Saved entries
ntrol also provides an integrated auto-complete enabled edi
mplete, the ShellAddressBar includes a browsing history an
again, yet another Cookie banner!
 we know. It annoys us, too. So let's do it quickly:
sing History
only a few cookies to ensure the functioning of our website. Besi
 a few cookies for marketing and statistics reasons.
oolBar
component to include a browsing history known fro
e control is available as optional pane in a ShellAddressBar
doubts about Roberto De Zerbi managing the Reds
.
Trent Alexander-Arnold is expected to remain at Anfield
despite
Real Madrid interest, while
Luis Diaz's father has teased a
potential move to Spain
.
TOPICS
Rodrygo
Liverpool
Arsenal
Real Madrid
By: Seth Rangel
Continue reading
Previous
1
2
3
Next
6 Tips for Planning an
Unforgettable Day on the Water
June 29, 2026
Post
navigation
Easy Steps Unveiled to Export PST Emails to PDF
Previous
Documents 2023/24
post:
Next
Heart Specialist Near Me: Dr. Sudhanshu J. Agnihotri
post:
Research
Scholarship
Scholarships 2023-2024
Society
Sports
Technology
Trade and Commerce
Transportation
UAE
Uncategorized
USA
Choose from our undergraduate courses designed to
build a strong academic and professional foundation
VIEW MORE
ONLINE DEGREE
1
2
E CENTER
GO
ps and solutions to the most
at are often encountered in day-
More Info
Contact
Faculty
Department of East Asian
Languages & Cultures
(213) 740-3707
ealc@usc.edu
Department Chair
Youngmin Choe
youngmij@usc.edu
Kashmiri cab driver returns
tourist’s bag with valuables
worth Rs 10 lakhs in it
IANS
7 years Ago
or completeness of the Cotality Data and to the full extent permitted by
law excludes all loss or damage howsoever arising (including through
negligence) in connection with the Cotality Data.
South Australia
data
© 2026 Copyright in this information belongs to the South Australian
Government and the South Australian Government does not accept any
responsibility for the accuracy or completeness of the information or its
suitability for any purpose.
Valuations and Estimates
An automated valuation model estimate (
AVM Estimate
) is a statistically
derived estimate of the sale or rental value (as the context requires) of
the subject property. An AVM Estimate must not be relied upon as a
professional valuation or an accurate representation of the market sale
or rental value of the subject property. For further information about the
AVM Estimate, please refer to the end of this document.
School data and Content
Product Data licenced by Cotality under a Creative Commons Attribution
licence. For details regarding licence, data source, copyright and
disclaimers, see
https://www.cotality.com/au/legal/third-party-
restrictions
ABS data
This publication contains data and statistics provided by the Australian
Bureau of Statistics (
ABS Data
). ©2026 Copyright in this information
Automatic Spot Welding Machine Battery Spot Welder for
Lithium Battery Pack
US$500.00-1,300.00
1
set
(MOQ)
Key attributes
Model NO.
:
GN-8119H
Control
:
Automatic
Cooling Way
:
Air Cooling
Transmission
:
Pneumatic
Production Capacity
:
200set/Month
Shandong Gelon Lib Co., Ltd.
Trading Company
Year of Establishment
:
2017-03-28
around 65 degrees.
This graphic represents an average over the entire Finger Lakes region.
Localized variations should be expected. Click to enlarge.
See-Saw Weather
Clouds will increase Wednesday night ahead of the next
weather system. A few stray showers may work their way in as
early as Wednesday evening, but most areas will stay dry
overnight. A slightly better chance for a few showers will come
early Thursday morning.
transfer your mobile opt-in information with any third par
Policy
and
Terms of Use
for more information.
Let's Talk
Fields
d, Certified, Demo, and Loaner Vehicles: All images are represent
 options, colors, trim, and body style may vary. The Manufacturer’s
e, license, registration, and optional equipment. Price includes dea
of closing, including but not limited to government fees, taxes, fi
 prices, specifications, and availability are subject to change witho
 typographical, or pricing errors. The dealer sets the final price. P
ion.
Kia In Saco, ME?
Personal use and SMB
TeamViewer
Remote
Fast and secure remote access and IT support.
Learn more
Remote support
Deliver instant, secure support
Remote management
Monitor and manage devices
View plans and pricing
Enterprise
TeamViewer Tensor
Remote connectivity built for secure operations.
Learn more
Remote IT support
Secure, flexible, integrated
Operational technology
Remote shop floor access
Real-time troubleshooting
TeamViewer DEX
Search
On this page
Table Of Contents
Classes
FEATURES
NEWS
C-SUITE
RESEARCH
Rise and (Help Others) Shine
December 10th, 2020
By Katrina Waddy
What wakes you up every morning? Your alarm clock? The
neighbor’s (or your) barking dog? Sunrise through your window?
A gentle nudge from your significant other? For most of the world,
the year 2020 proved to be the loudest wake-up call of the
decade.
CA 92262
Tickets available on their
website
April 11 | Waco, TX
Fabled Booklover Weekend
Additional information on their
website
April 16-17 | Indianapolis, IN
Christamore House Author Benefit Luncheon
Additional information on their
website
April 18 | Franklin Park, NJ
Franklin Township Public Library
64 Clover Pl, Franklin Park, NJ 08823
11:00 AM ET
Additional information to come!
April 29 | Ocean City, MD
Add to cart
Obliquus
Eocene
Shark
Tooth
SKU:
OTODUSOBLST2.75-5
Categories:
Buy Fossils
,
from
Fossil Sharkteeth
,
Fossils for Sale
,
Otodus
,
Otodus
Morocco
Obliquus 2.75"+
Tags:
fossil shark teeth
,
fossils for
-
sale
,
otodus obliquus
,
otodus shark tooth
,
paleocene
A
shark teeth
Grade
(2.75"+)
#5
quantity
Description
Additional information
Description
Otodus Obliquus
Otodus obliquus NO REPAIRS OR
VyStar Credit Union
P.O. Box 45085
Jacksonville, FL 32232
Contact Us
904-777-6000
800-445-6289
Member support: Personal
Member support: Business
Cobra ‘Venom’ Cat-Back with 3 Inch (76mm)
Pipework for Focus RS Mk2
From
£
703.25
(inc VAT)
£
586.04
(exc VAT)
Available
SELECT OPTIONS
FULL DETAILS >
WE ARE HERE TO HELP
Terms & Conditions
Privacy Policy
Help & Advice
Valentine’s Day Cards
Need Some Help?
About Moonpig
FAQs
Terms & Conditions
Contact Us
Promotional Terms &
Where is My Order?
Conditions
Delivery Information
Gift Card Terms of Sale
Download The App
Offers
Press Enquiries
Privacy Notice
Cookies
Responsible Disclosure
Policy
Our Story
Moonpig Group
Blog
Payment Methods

• **PROBLEM TO WORK ON**:
Write out every one of the lines above, reproducing each one precisely.

• **SOLUTION BELOW**:
ntrol also provides an integrated auto-complete enabled edi
mplete, the ShellAddressBar includes a browsing history an
again, yet another Cookie banner!
 we know. It annoys us, too. So let's do it quickly:
sing History
only a few cookies to ensure the functioning of our website. Besi
 a few cookies for marketing and statistics reasons.
oolBar
component to include a browsing history known fro
e control is available as optional pane in a ShellAddressBar
doubts about Roberto De Zerbi managing the Reds
.
Trent Alexander-Arnold is expected to remain at Anfield
despite
Real Madrid interest, while
Luis Diaz's father has teased a
potential move to Spain
.
TOPICS
Rodrygo
Liverpool
Arsenal
Real Madrid
By: Seth Rangel
Continue reading
Previous
1
2
3
Next
6 Tips for Planning an
Unforgettable Day on the Water
June 29, 2026
Post
navigation
Easy Steps Unveiled to Export PST Emails to PDF
Previous
Documents 2023/24
post:
Next
Heart Specialist Near Me: Dr. Sudhanshu J. Agnihotri
post:
Research
Scholarship
Scholarships 2023-2024
Society
Sports
Technology
Trade and Commerce
Transportation
UAE
Uncategorized
USA
Choose from our undergraduate courses designed to
build a strong academic and professional foundation
VIEW MORE
ONLINE DEGREE
1
2
E CENTER
GO
ps and solutions to the most
at are often encountered in day-
More Info
Contact
Faculty
Department of East Asian
Languages & Cultures
(213) 740-3707
ealc@usc.edu
Department Chair
Youngmin Choe
youngmij@usc.edu
Kashmiri cab driver returns
tourist’s bag with valuables
worth Rs 10 lakhs in it
IANS
7 years Ago
or completeness of the Cotality Data and to the full extent permitted by
law excludes all loss or damage howsoever arising (including through
negligence) in connection with the Cotality Data.
South Australia
data
© 2026 Copyright in this information belongs to the South Australian
Government and the South Australian Government does not accept any
responsibility for the accuracy or completeness of the information or its
suitability for any purpose.
Valuations and Estimates
An automated valuation model estimate (
AVM Estimate
) is a statistically
derived estimate of the sale or rental value (as the context requires) of
the subject property. An AVM Estimate must not be relied upon as a
professional valuation or an accurate representation of the market sale
or rental value of the subject property. For further information about the
AVM Estimate, please refer to the end of this document.
School data and Content
Product Data licenced by Cotality under a Creative Commons Attribution
licence. For details regarding licence, data source, copyright and
disclaimers, see
https://www.cotality.com/au/legal/third-party-
restrictions
ABS data
This publication contains data and statistics provided by the Australian
Bureau of Statistics (
ABS Data
). ©2026 Copyright in this information
Automatic Spot Welding Machine Battery Spot Welder for
Lithium Battery Pack
US$500.00-1,300.00
1
set
(MOQ)
Key attributes
Model NO.
:
GN-8119H
Control
:
Automatic
Cooling Way
:
Air Cooling
Transmission
:
Pneumatic
Production Capacity
:
200set/Month
Shandong Gelon Lib Co., Ltd.
Trading Company
Year of Establishment
:
2017-03-28
around 65 degrees.
This graphic represents an average over the entire Finger Lakes region.
Localized variations should be expected. Click to enlarge.
See-Saw Weather
Clouds will increase Wednesday night ahead of the next
weather system. A few stray showers may work their way in as
early as Wednesday evening, but most areas will stay dry
overnight. A slightly better chance for a few showers will come
early Thursday morning.
transfer your mobile opt-in information with any third par
Policy
and
Terms of Use
for more information.
Let's Talk
Fields
d, Certified, Demo, and Loaner Vehicles: All images are represent
 options, colors, trim, and body style may vary. The Manufacturer’s
e, license, registration, and optional equipment. Price includes dea
of closing, including but not limited to government fees, taxes, fi
 prices, specifications, and availability are subject to change witho
 typographical, or pricing errors. The dealer sets the final price. P
ion.
Kia In Saco, ME?
Personal use and SMB
TeamViewer
Remote
Fast and secure remote access and IT support.
Learn more
Remote support
Deliver instant, secure support
Remote management
Monitor and manage devices
View plans and pricing
Enterprise
TeamViewer Tensor
Remote connectivity built for secure operations.
Learn more
Remote IT support
Secure, flexible, integrated
Operational technology
Remote shop floor access
Real-time troubleshooting
TeamViewer DEX
Search
On this page
Table Of Contents
Classes
FEATURES
NEWS
C-SUITE
RESEARCH
Rise and (Help Others) Shine
December 10th, 2020
By Katrina Waddy
What wakes you up every morning? Your alarm clock? The
neighbor’s (or your) barking dog? Sunrise through your window?
A gentle nudge from your significant other? For most of the world,
the year 2020 proved to be the loudest wake-up call of the
decade.
CA 92262
Tickets available on their
website
April 11 | Waco, TX
Fabled Booklover Weekend
Additional information on their
website
April 16-17 | Indianapolis, IN
Christamore House Author Benefit Luncheon
Additional information on their
website
April 18 | Franklin Park, NJ
Franklin Township Public Library
64 Clover Pl, Franklin Park, NJ 08823
11:00 AM ET
Additional information to come!
April 29 | Ocean City, MD
Add to cart
Obliquus
Eocene
Shark
Tooth
SKU:
OTODUSOBLST2.75-5
Categories:
Buy Fossils
,
from
Fossil Sharkteeth
,
Fossils for Sale
,
Otodus
,
Otodus
Morocco
Obliquus 2.75"+
Tags:
fossil shark teeth
,
fossils for
-
sale
,
otodus obliquus
,
otodus shark tooth
,
paleocene
A
shark teeth
Grade
(2.75"+)
#5
quantity
Description
Additional information
Description
Otodus Obliquus
Otodus obliquus NO REPAIRS OR
VyStar Credit Union
P.O. Box 45085
Jacksonville, FL 32232
Contact Us
904-777-6000
800-445-6289
Member support: Personal
Member support: Business
Cobra ‘Venom’ Cat-Back with 3 Inch (76mm)
Pipework for Focus RS Mk2
From
£
703.25
(inc VAT)
£
586.04
(exc VAT)
Available
SELECT OPTIONS
FULL DETAILS >
WE ARE HERE TO HELP
Terms & Conditions
Privacy Policy
Help & Advice
Valentine’s Day Cards
Need Some Help?
About Moonpig
FAQs
Terms & Conditions
Contact Us
Promotional Terms &
Where is My Order?
Conditions
Delivery Information
Gift Card Terms of Sale
Download The App
Offers
Press Enquiries
Privacy Notice
Cookies
Responsible Disclosure
Policy
Our Story
Moonpig Group
Blog
Payment Methods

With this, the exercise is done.